We agree that previous articles summarized information regarding post translational modification of protein in RA. In this concern, we also added the Reference of Kwon (new Ref. 9). However, the main novelty of our review article is the role of autophagy as a trigger of post-translational modification and extracellular vesicle formation which are associated with RA. Thus, we modified the title, accordingly.
Their diagnostic sensitivity in early arthritis is 57%, but they are much more specific than RF, around 96% (8). What is 8 here? Line 61
Sorry, it was the number of the Reference (old Ref. 8).
Line: 101 repetition of a word.
We corrected the text.
The introduction needs to shortened and more concise.
Reviewers 1 and 2 required more information and a new Table in the introduction section.
Line 111 translationally
We corrected the text.
Line 130 citrullinated
We corrected the text.
Line 160 pro-oxidation
We corrected the text.
Line 182 significative of
We corrected the text.
Point 2 seems irrelevant
The review may start from point 3 with oxidative stress as one of sub headings.
We think that a complete description can be useful.
Line 250-283 can be shorten.
We shortened this section.
Line 284-311 I think is not related with the review topic.
We shortened this section. However, the key role of ATG16L1 and ATG5 in exosome biogenesis in normal and pathological conditions has been well-determined. Thus, according to the indication of Reviewer 2, we clarified in the text the key genes involved (lines 276-287).
Line 333-345 is not needed
We deleted these lines.
Line 445-448 please specify the control subjects involved in the study
We specified the control subjects involved in the study (healthy subjects).

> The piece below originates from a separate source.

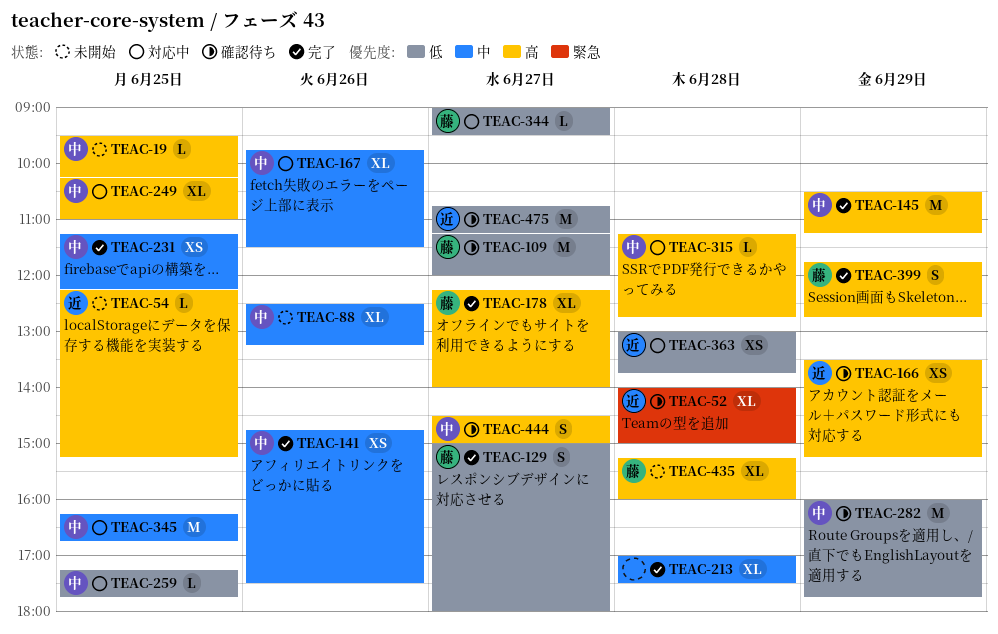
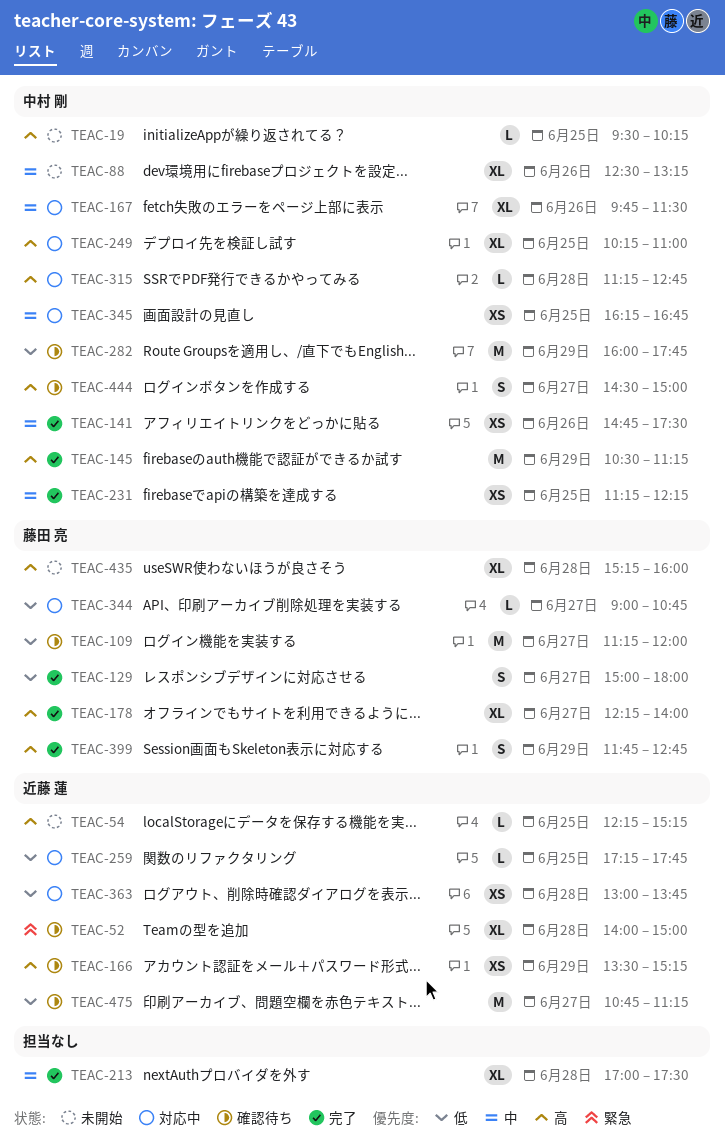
TEAC-259, owner: 中村 剛 -> 近藤 蓮
TEAC-344, ends: 09:30 -> 10:45
TEAC-345, estimate: M -> XS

line 415-421 is not needed.
We deleted these lines.
Round 2
Reviewer 2 Report
Considering the modifications made by the authors, I believe that the manuscript is now ready to be published.
Author Response
We thank the reviewer for his/her positive comment.
Reviewer 3 Report
Line 445-448 please specify the control subjects involved in the study. Why will a healthy individual require synovial fluid aspiration ? the subjects in control group had some other issues such as reactive arthritis or injury? Please specify.
Author Response
Line 445-448 please specify the control subjects involved in the study. Why will a healthy individual require synovial fluid aspiration ? the subjects in control group had some other issues such as reactive arthritis or injury? Please specify.
In this study (Reference n. 128) 7 healthy human samples were collected from healthy volunteers. In the paper it is indicated that samples were purchased by Leebio (Maryland Heights, MO, USA).
We modified the text accordingly (highlighted in green).